A framework telling them how to influence a person’s thinking from Point A to Point B also guides these professionals.

In sales, the marketing rep wants to influence a customer from a point of no interest to a commitment to buy. The lawyer tries to influence the jury to his or her point of view. The psychiatrist works to influence the patient toward new insights about personal behavior, motivations or a view of the world.

In business, executives need to focus on the interpersonal influencing process. Who is being influenced to move him from Point A to Point B and why? Where is this conversation going? To what ideas, beliefs and behaviors is this person most committed in his life? Which of these ideas, beliefs, attitudes and behaviors need to be influenced for the person to be more effective on the job?

What do I know about this individual that will help me better understand her and what is being said? Are her problems or concerns such that we can effect real changes, or are they out of reach in the business context?

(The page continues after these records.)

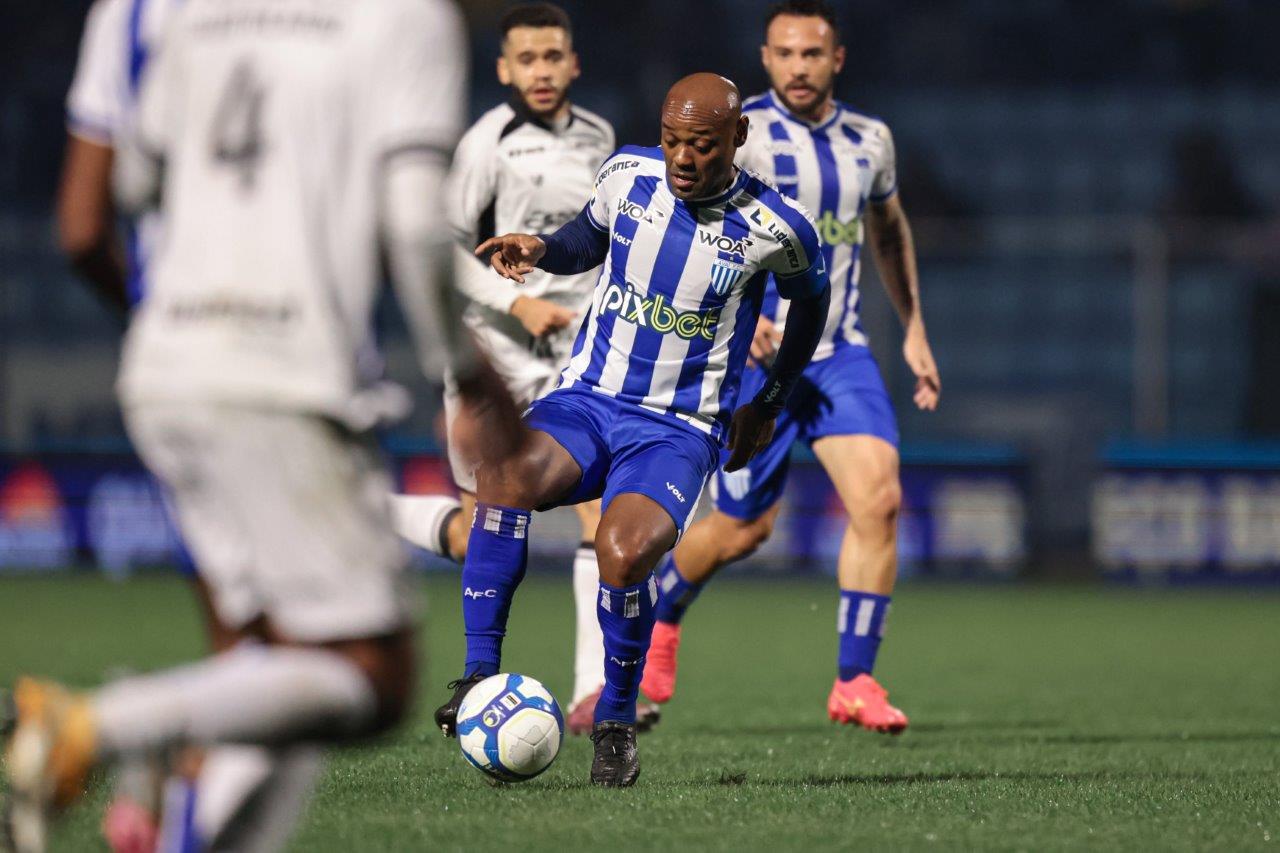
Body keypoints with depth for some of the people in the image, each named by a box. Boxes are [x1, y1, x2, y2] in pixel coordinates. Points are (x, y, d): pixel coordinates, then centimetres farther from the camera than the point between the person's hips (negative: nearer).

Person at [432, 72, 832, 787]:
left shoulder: (775, 228, -7)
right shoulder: (628, 174, 1)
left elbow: (812, 299, 15)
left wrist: (769, 404, 21)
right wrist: (541, 250, 0)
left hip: (681, 430, -2)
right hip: (587, 399, 3)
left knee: (625, 552, -33)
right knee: (507, 472, -34)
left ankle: (616, 720, -6)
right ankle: (480, 675, -26)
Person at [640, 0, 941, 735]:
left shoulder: (870, 140, 7)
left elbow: (889, 230, 25)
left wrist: (915, 329, 21)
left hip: (841, 353, 4)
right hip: (757, 353, -4)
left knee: (878, 498, -15)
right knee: (745, 528, 2)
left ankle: (855, 682, -7)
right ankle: (660, 615, 34)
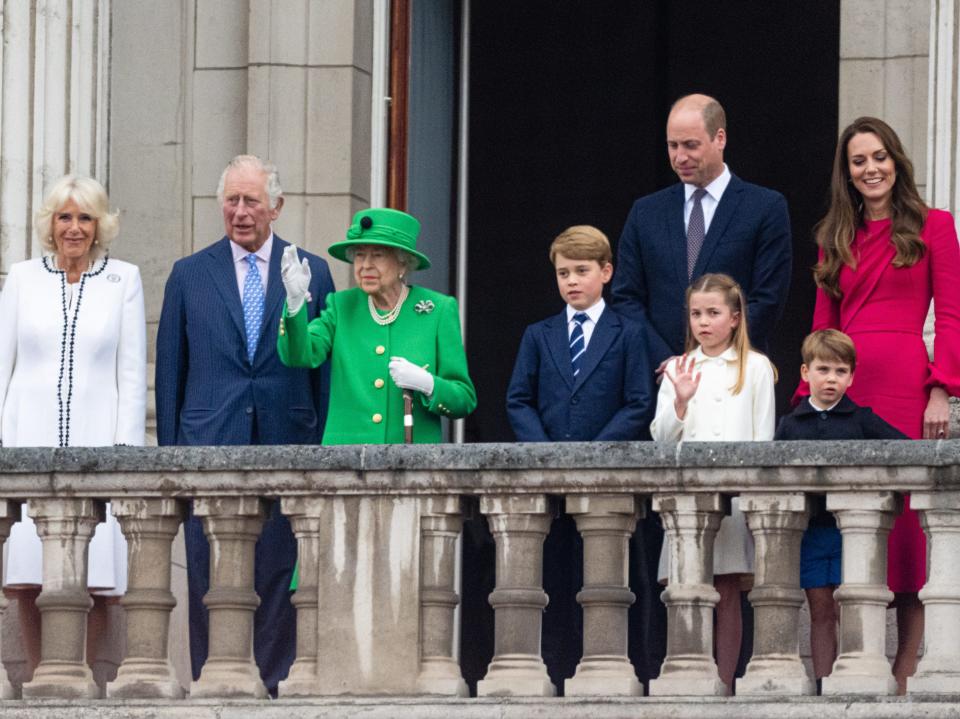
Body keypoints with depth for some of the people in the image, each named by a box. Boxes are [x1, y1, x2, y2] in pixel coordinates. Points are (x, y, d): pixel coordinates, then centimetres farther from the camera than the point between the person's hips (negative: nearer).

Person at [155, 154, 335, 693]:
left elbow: (326, 366, 8)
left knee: (278, 576, 0)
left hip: (287, 445, 0)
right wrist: (169, 451, 3)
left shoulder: (312, 273, 8)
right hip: (211, 446, 0)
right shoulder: (189, 275, 9)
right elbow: (170, 371, 10)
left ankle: (271, 685, 4)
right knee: (210, 578, -1)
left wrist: (324, 449, 2)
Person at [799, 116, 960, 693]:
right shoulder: (836, 239, 17)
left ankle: (906, 663, -2)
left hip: (902, 382, -4)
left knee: (899, 508, -6)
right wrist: (808, 397, 7)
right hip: (843, 385, 4)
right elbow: (825, 324, 16)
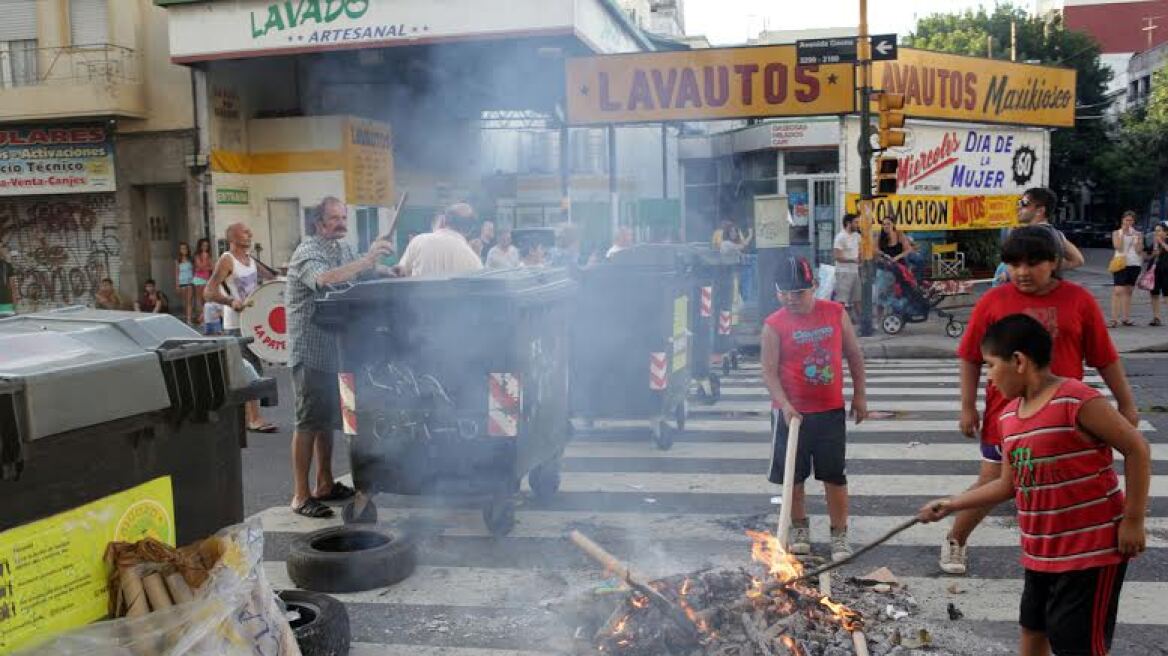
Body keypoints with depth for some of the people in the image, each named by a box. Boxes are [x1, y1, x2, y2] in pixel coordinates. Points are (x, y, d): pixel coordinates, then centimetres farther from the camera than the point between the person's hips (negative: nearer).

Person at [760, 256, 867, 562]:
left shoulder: (836, 313, -2)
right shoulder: (775, 325, -9)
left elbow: (854, 355, 8)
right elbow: (769, 371, -11)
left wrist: (859, 395, 7)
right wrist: (784, 404, -23)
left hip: (831, 410, 1)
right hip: (792, 412, -1)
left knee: (834, 474, 5)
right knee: (794, 475, 10)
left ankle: (840, 535, 16)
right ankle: (799, 528, 29)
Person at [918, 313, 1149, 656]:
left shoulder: (1077, 400, -20)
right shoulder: (1008, 416, 5)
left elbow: (1137, 449, -14)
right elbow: (1008, 485, 13)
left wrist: (1133, 520, -15)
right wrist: (950, 504, 13)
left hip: (1092, 549, -8)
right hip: (1040, 551, 8)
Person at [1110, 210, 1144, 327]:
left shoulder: (1138, 234, 10)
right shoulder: (1116, 233, 4)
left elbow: (1139, 251, 2)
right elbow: (1118, 247, -11)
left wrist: (1137, 237, -8)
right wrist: (1123, 233, -10)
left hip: (1135, 264, 4)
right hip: (1121, 264, -4)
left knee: (1128, 292, 8)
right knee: (1118, 291, -13)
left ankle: (1125, 318, 13)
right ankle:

The executive examines the way he or she answers the employee to see how these answers affect the listening process. Will the employee listen better if the answers are short and sweet, or will listening improve with more background information? What kind of information will be helpful? What kind of questions will open thinking and facilitate connections that lead to greater insights and wisdom along the way?

In practicing navigational listening, the executive listens carefully to the employee’s answers—to phrasing, context and words used to get clues to the real meanings behind their words. Navigational listening expands the ability for both the manager and the employee to emerge smarter, more connected and more conversationally intelligent by opening up new insights that go beyond the obvious—insights that reveal true wisdom.